▶ _DESCRIPTION OF THE TASK_
Your copy of the data should match it exactly, except that the pictures are gone.

▶ _SUPPLIED MATERIAL_

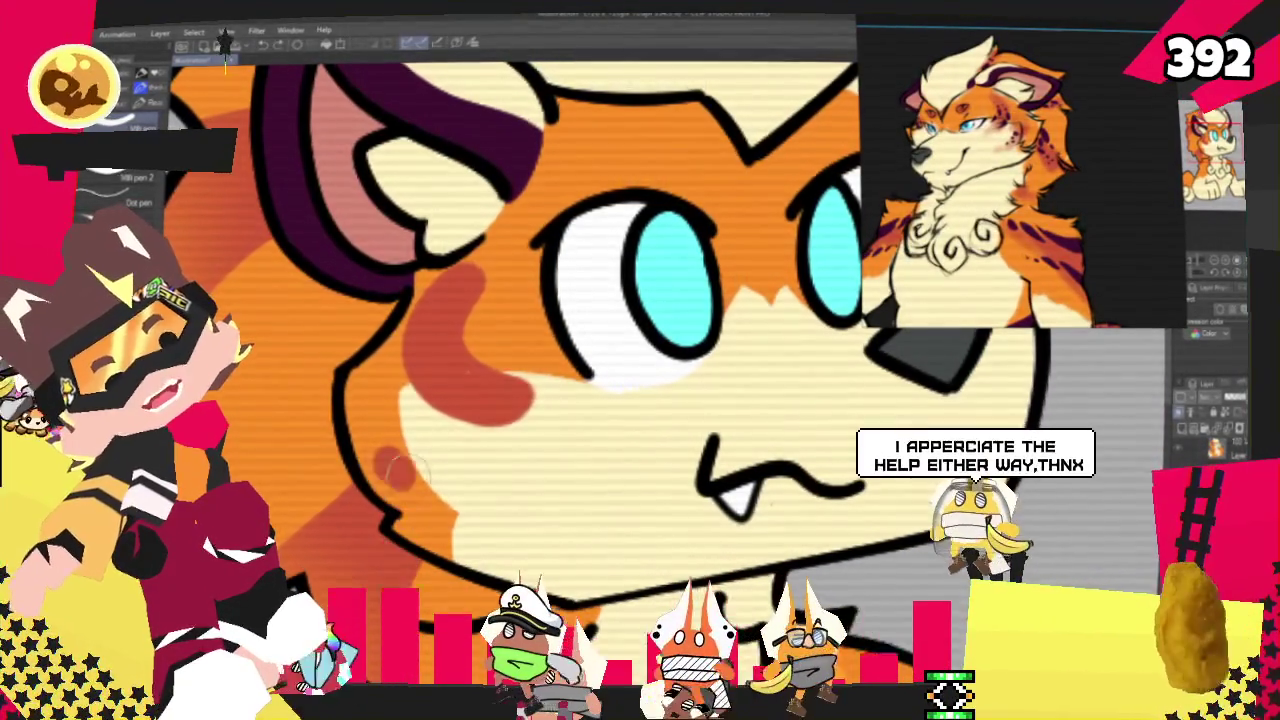
# Add a lower red blush stroke on the cheek and airbrush it soft into the fur.
pyautogui.moveTo(395, 445); pyautogui.dragTo(502, 457)
pyautogui.moveTo(387, 443); pyautogui.dragTo(502, 463)
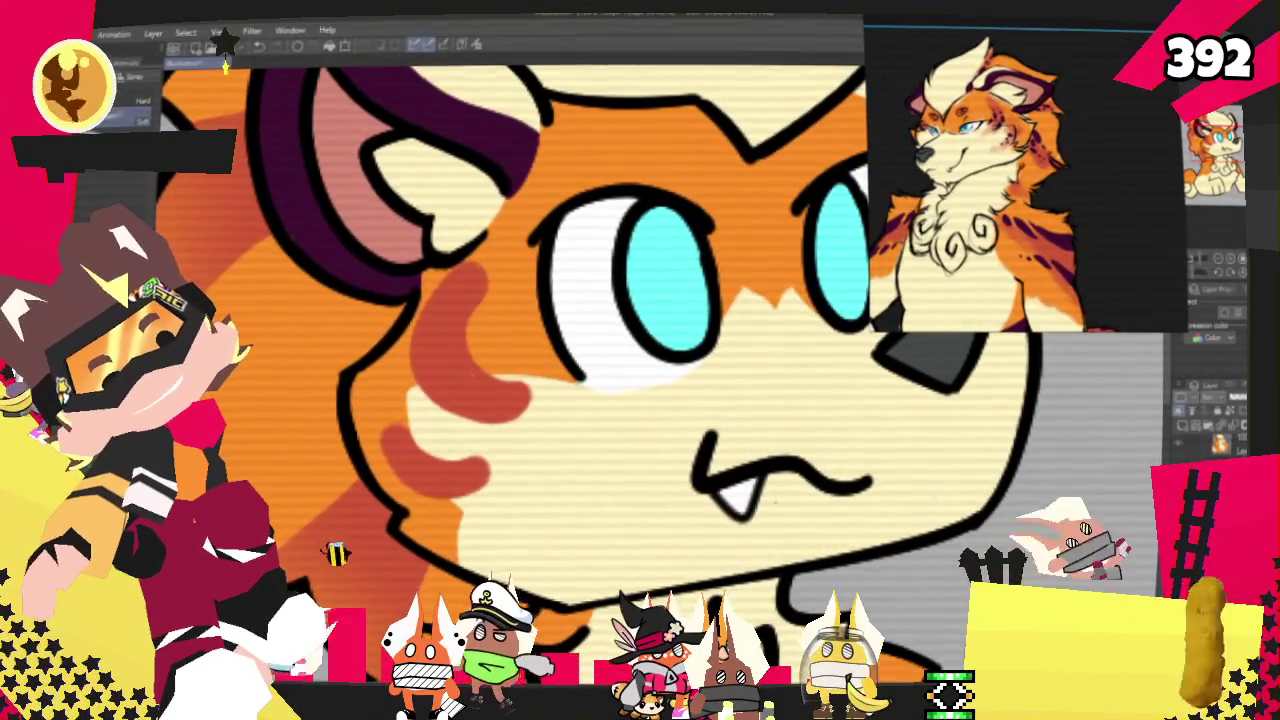
pyautogui.moveTo(540, 360); pyautogui.dragTo(455, 260)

▶ _RESULT_
# Add a lower red blush stroke on the cheek and airbrush it soft into the fur.
pyautogui.moveTo(395, 445); pyautogui.dragTo(502, 457)
pyautogui.moveTo(387, 443); pyautogui.dragTo(502, 463)
pyautogui.moveTo(540, 360); pyautogui.dragTo(455, 260)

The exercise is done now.